• [What you have to do]
Retype the lines below exactly, from the one that contains "Pathologist's review note" through the last, and leave every picture out.

*** Opening of Collected material ***

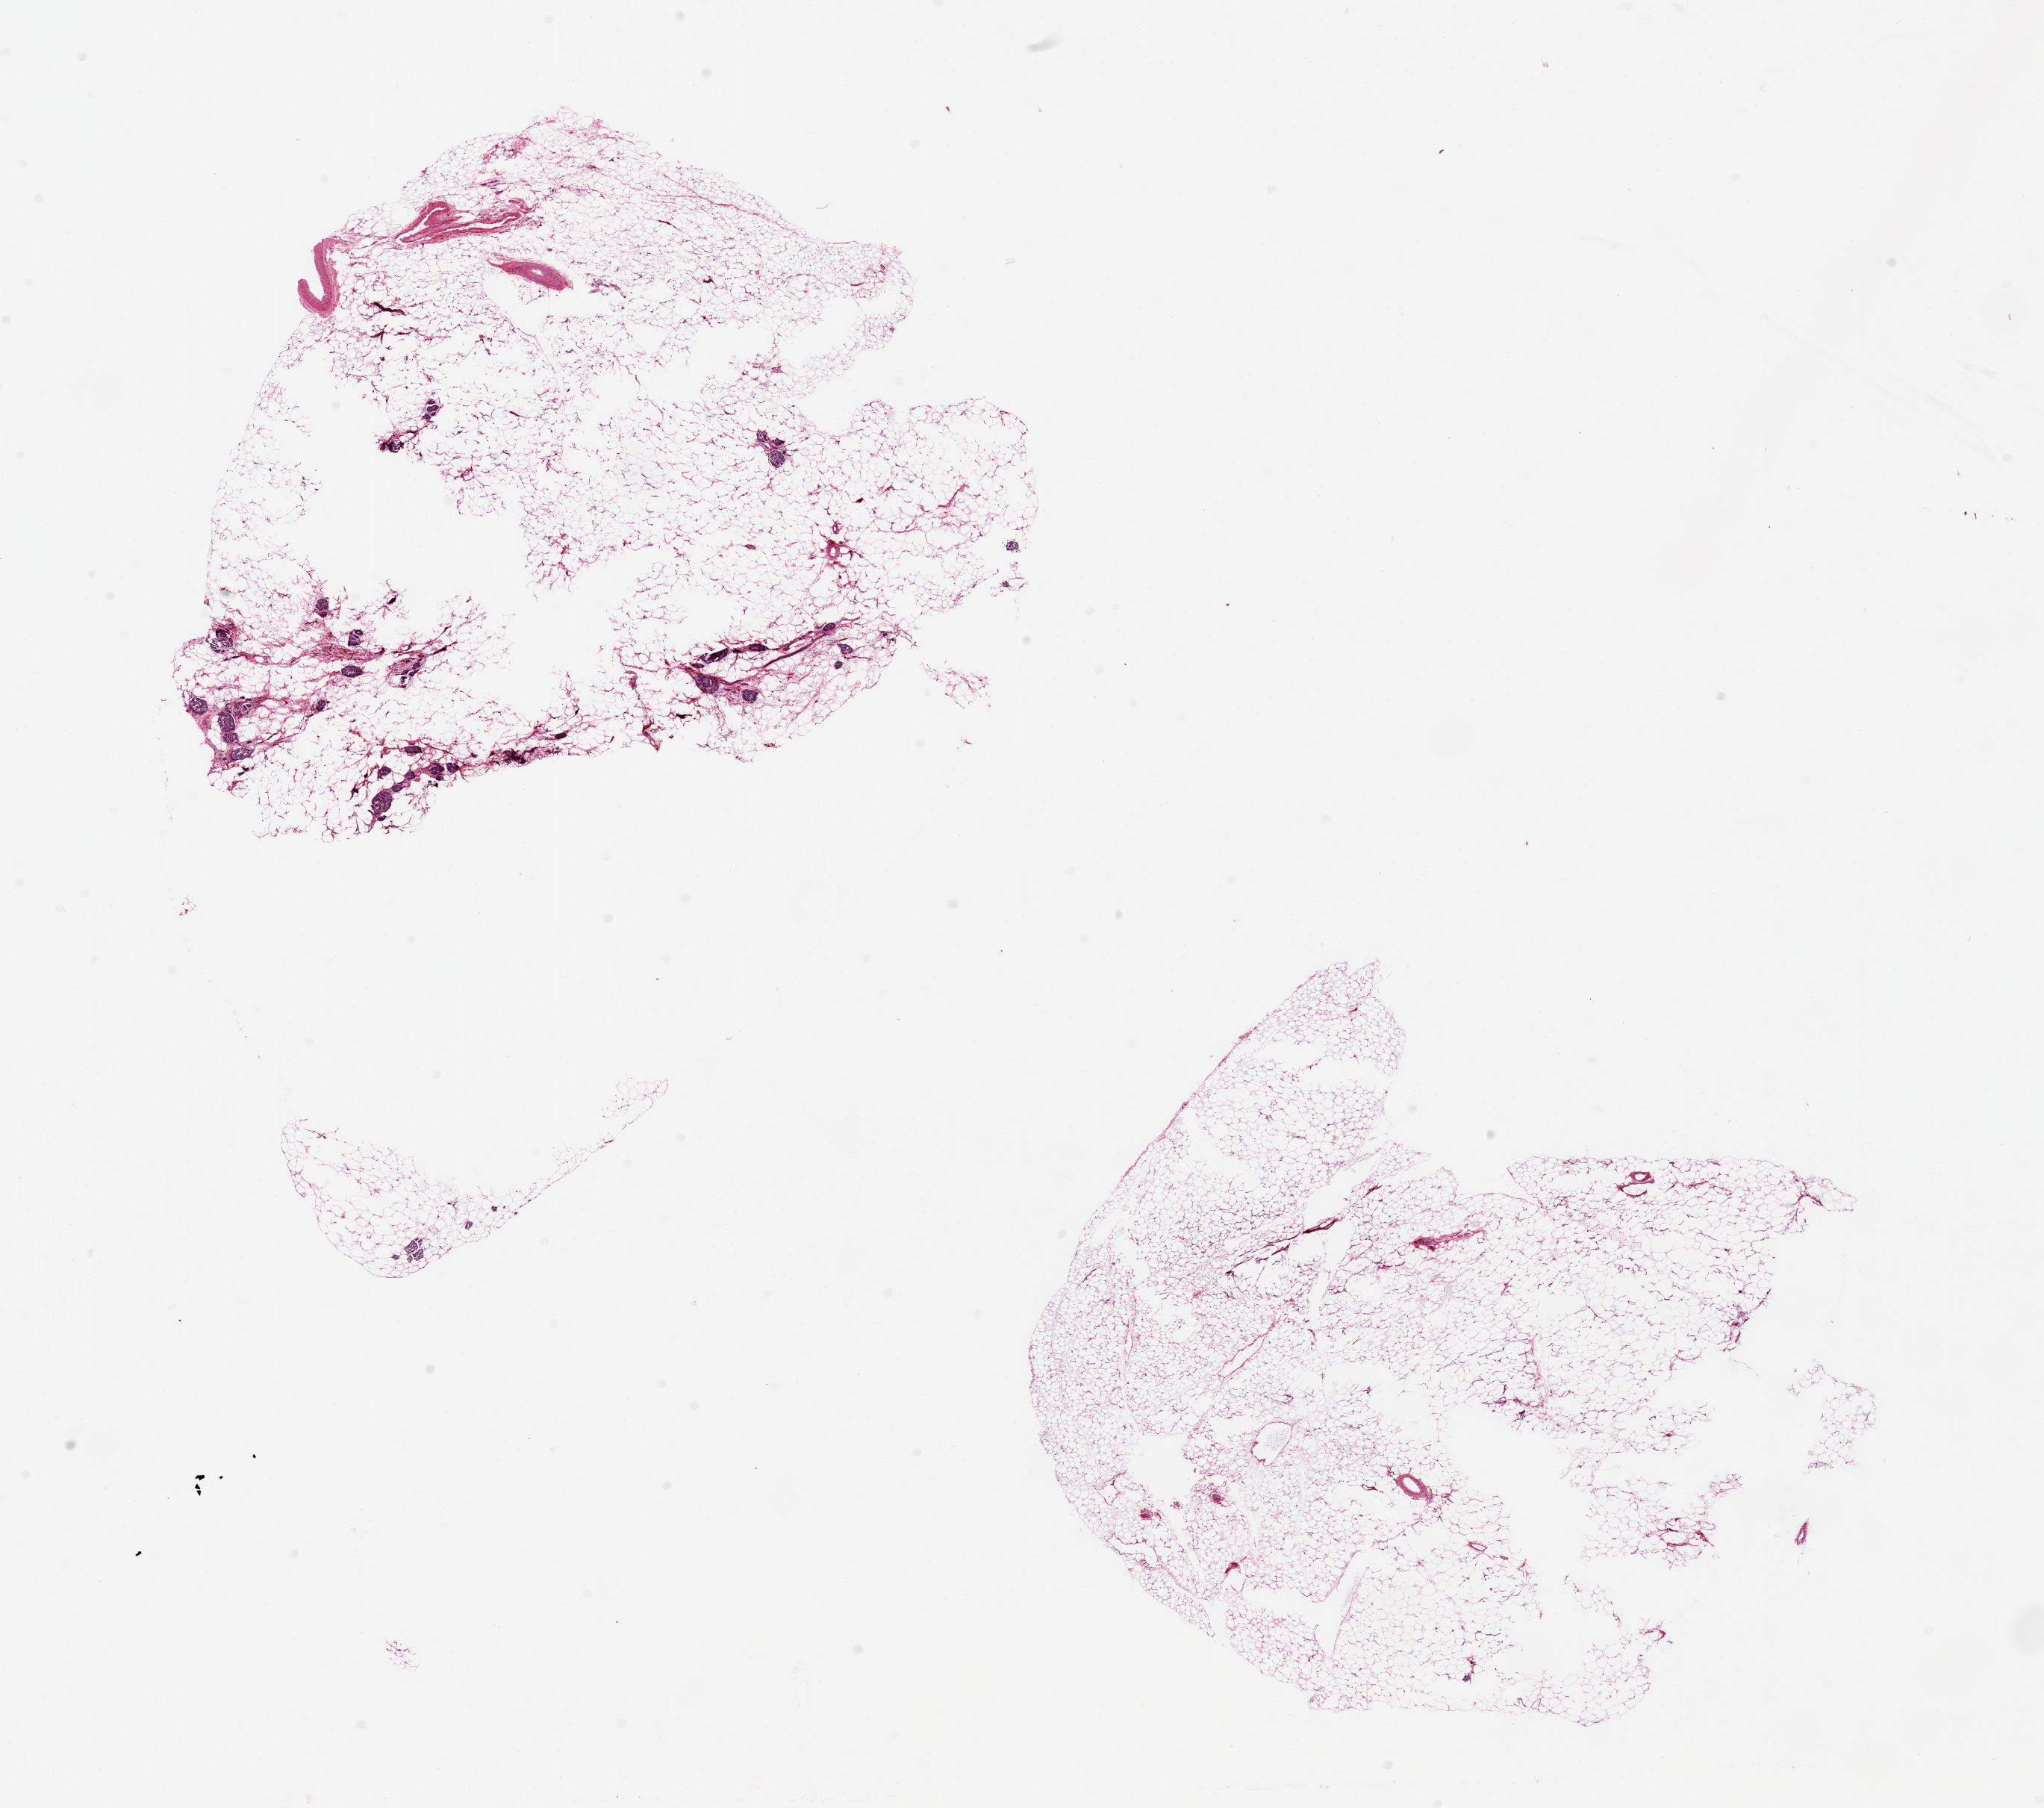
Whole-slide image, haematoxylin and eosin stain, low-resolution overview of the scanned area, about 21.7 x 19.2 mm; PAXgene-fixed paraffin-embedded (PFPE) section; section of pancreas (target tissue); donor tissue sample.
Pathologist's review note for this sample: 2 pieces, <5% pancreatic parenchyma, mainly fat.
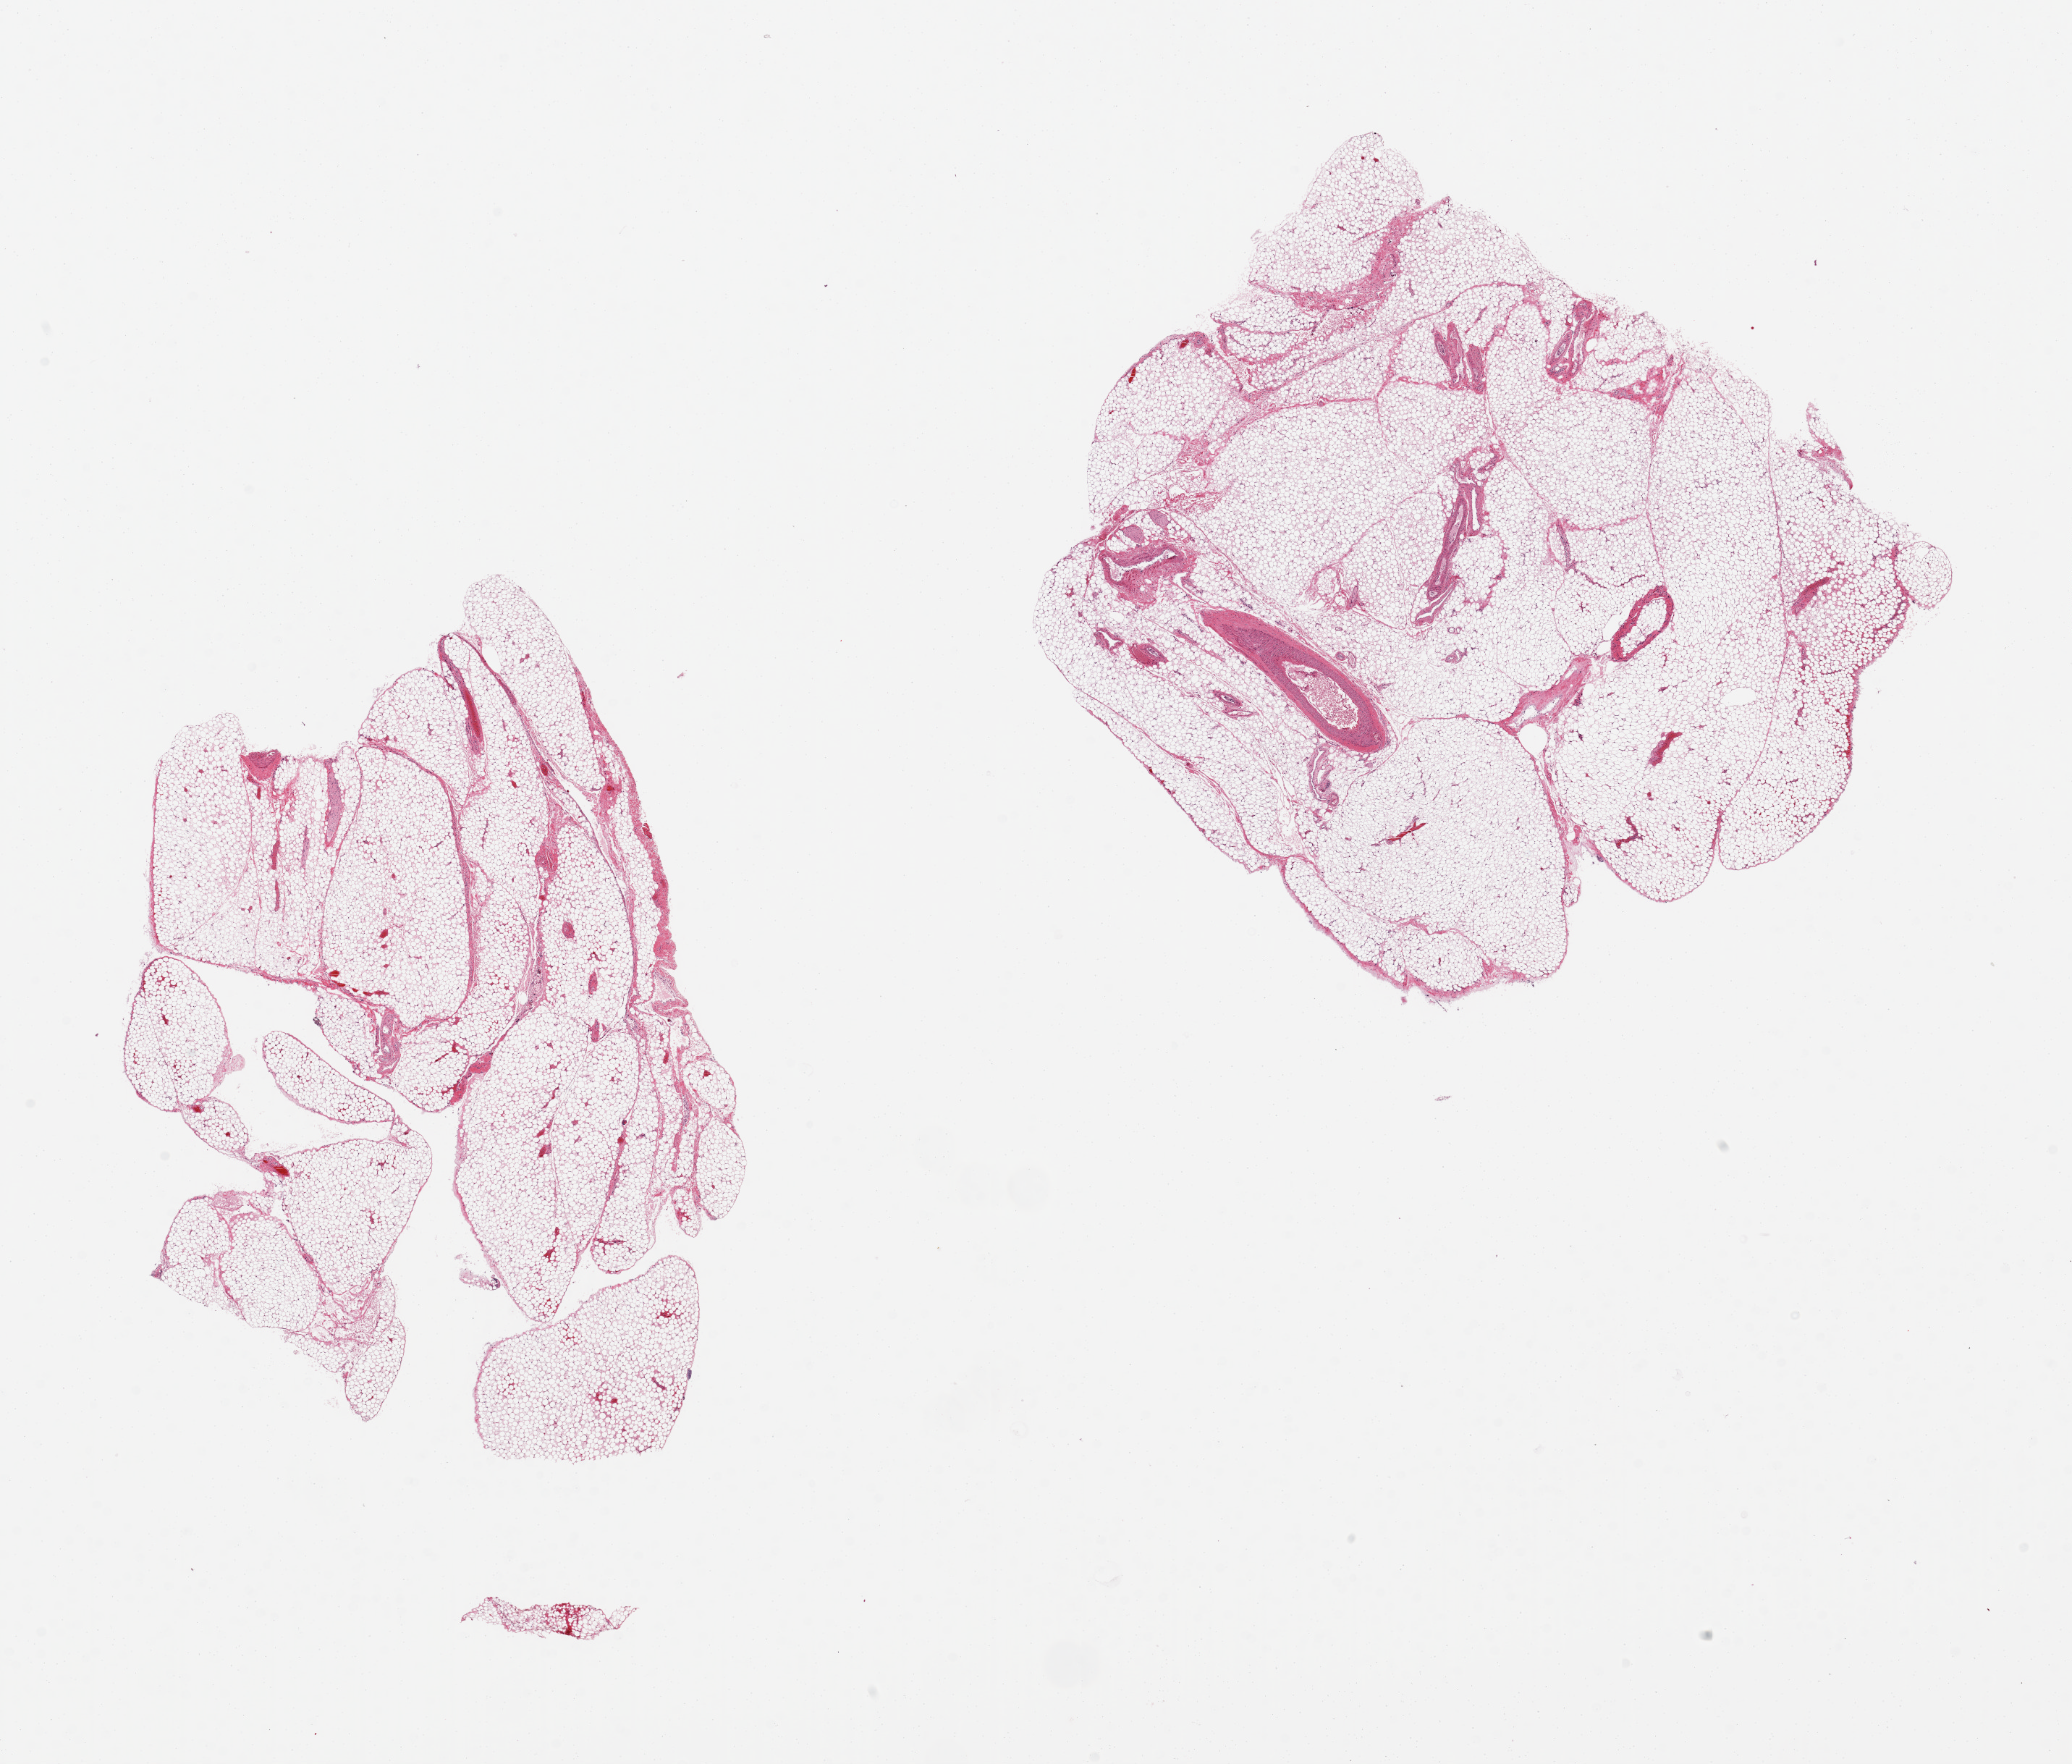
Digitized H&E-stained section, whole scanned area (about 22.6 x 19.3 mm, acquisition: 20x scan) shown as a low-resolution overview; PAXgene-fixed paraffin-embedded (PFPE) section; section of omentum (target tissue); tissue donor sample. Donor: male.
Review note (as recorded): 2 pieces.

*** Close of Collected material ***

• [Answer section]
Pathologist's review note for this sample: 2 pieces, <5% pancreatic parenchyma, mainly fat.
Digitized H&E-stained section, whole scanned area (about 22.6 x 19.3 mm, acquisition: 20x scan) shown as a low-resolution overview; PAXgene-fixed paraffin-embedded (PFPE) section; section of omentum (target tissue); tissue donor sample. Donor: male.
Review note (as recorded): 2 pieces.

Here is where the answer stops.